Tecnologia VerdPRO2 combina resistência à broca-da-cana e tolerância a herbicidas em uma única plataforma
O Centro de Tecnologia Canavieira (CTC) obteve a aprovação da CTNBio para o primeiro evento da VerdPRO2, nova geração de cana-de-açúcar geneticamente modificada desenvolvida pela companhia. O aval representa um novo avanço da biotecnologia aplicada ao setor sucroenergético, com foco em produtividade e sustentabilidade no campo.

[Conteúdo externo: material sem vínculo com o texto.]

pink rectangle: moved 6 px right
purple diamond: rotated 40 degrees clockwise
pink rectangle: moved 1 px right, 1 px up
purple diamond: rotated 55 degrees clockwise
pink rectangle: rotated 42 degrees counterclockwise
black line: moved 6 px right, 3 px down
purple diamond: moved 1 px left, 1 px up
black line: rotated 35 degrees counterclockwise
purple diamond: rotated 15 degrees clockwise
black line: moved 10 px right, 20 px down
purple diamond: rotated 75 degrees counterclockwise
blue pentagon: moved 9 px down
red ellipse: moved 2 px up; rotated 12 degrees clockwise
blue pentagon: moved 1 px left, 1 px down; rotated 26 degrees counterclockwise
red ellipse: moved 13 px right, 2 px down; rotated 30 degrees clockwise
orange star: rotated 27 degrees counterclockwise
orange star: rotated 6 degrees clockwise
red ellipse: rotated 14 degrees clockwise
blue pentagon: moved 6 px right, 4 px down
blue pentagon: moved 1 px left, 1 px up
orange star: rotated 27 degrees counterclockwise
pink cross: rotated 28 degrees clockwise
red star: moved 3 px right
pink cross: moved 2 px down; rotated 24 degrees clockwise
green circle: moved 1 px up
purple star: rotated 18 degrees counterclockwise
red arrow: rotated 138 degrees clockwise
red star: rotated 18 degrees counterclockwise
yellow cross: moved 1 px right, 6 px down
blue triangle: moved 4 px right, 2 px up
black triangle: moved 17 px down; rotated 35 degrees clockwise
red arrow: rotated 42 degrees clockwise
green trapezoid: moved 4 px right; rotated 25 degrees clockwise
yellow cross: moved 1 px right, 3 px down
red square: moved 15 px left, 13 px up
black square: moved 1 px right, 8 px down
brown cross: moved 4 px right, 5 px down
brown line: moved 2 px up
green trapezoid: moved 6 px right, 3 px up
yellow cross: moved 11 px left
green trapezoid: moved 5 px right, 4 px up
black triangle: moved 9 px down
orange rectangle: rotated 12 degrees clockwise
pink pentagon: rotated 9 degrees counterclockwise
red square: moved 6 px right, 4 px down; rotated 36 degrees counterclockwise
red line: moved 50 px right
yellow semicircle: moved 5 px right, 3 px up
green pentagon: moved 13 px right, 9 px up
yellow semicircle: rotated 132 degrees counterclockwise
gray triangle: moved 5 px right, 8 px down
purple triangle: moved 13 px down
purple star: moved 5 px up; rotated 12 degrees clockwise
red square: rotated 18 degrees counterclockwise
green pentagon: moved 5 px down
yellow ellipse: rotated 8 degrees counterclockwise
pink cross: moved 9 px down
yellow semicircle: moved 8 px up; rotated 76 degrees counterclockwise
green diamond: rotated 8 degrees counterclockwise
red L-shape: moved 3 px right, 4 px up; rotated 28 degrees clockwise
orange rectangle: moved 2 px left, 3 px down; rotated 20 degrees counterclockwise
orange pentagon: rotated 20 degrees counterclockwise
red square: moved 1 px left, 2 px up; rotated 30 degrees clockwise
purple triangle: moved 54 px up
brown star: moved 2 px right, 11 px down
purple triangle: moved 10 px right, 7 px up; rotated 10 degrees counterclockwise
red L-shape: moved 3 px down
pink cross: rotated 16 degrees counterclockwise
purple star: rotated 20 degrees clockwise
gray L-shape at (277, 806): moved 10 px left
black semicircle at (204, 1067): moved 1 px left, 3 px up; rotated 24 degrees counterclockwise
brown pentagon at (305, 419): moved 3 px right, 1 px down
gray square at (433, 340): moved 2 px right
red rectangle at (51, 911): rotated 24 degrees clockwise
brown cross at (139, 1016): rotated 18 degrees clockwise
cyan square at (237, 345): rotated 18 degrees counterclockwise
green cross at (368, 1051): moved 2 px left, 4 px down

De acordo com o CEO do CTC, César Barros, a aprovação amplia o portfólio de soluções voltadas ao aumento da eficiência dos canaviais. A tecnologia VerdPRO2 foi desenvolvida para enfrentar dois dos principais desafios agronômicos da cultura: a broca-da-cana e o manejo de plantas daninhas.
Presente em praticamente todos os canaviais do país, a broca-da-cana gera perdas estimadas em cerca de R$ 8 bilhões por ano, impactando produtividade, peso da cana e teor de açúcar. Já o controle de plantas daninhas demanda mais de R$ 6 bilhões anuais em herbicidas e operações agrícolas.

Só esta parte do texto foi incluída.